▸ The task: For the entries below, the expected answer is the line with "Purtroppo però queste", the line with "pittura, la grafica, il", and every line between them, exactly as written, and nothing more.

[Collected data]
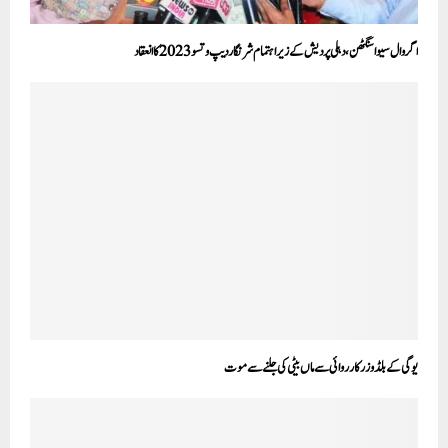
اگروال سیوا سنگٹھن، دہلی پردیش کے زیراہتمام شرنگار دیپ و تسو 2023 کا انعقاد
یوگی کے بلڈوزر کارروائی سے ماں بیٹی کی جلنے سے موت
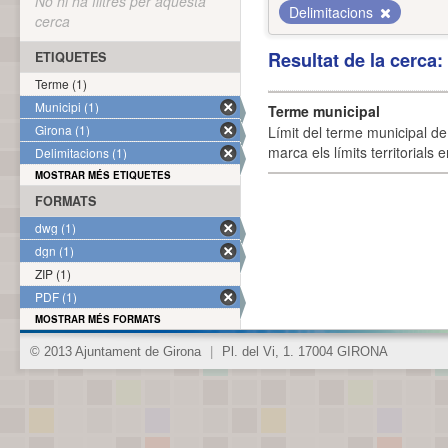
No hi ha filtres per aquesta
Delimitacions
cerca
Resultat de la cerca
ETIQUETES
Terme (1)
Municipi (1)
Terme municipal
Girona (1)
Límit del terme municipal de 
marca els límits territorials
Delimitacions (1)
MOSTRAR MÉS ETIQUETES
FORMATS
dwg (1)
dgn (1)
ZIP (1)
PDF (1)
MOSTRAR MÉS FORMATS
© 2013 Ajuntament de Girona
|
Pl. del Vi, 1. 17004 GIRONA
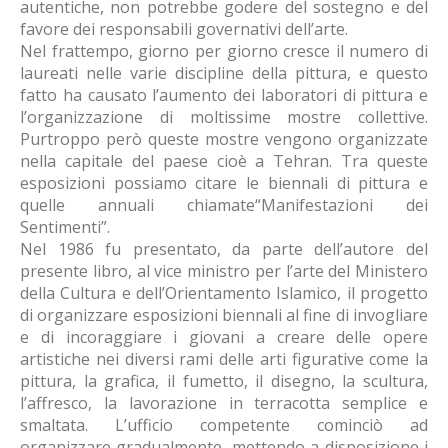
autentiche, non potrebbe godere del sostegno e del
favore dei responsabili governativi dell’arte.
Nel frattempo, giorno per giorno cresce il numero di
laureati nelle varie discipline della pittura, e questo
fatto ha causato l’aumento dei laboratori di pittura e
l’organizzazione di moltissime mostre collettive.
Purtroppo però queste mostre vengono organizzate
nella capitale del paese cioè a Tehran. Tra queste
esposizioni possiamo citare le biennali di pittura e
quelle annuali chiamate“Manifestazioni dei
Sentimenti”.
Nel 1986 fu presentato, da parte dell’autore del
presente libro, al vice ministro per l’arte del Ministero
della Cultura e dell’Orientamento Islamico, il progetto
di organizzare esposizioni biennali al fine di invogliare
e di incoraggiare i giovani a creare delle opere
artistiche nei diversi rami delle arti figurative come la
pittura, la grafica, il fumetto, il disegno, la scultura,
l’affresco, la lavorazione in terracotta semplice e
smaltata. L’ufficio competente cominciò ad
organizzare gradualmente, mettendo a disposizione i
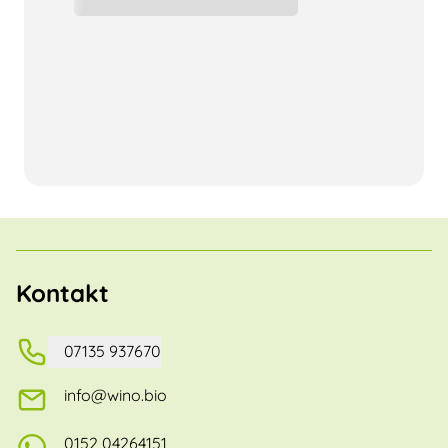
Kontakt
07135 937670
info@wino.bio
0152 04264151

▸ Your solution:
Purtroppo però queste mostre vengono organizzate
nella capitale del paese cioè a Tehran. Tra queste
esposizioni possiamo citare le biennali di pittura e
quelle annuali chiamate“Manifestazioni dei
Sentimenti”.
Nel 1986 fu presentato, da parte dell’autore del
presente libro, al vice ministro per l’arte del Ministero
della Cultura e dell’Orientamento Islamico, il progetto
di organizzare esposizioni biennali al fine di invogliare
e di incoraggiare i giovani a creare delle opere
artistiche nei diversi rami delle arti figurative come la
pittura, la grafica, il fumetto, il disegno, la scultura,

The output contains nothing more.